[Extracted page text data]

BEGIN

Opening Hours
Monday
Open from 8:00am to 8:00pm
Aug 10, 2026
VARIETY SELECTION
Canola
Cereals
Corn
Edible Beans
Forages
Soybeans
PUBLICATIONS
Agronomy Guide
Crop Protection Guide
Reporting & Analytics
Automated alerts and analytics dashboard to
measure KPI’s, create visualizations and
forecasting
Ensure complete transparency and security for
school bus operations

END
BEGIN

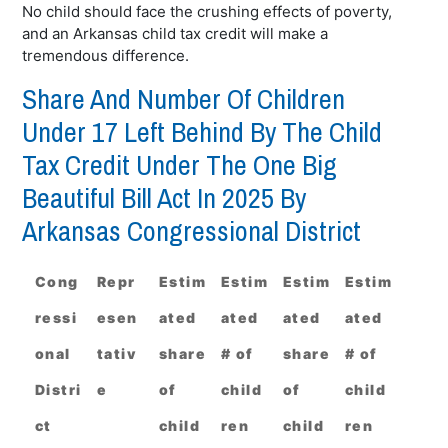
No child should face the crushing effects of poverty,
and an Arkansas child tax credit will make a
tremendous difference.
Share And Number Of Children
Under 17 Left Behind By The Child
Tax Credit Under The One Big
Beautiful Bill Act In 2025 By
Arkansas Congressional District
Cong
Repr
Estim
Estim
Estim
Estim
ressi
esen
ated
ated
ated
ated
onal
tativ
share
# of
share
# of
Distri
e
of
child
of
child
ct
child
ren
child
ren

END

_What is needed:_ In the entries above, find the line holding "measure KPI’s, create visualizations and" and the line holding "school bus operations"; print both of them and every line between, exactly, and nothing else.

_Written response:_
measure KPI’s, create visualizations and
forecasting
Ensure complete transparency and security for
school bus operations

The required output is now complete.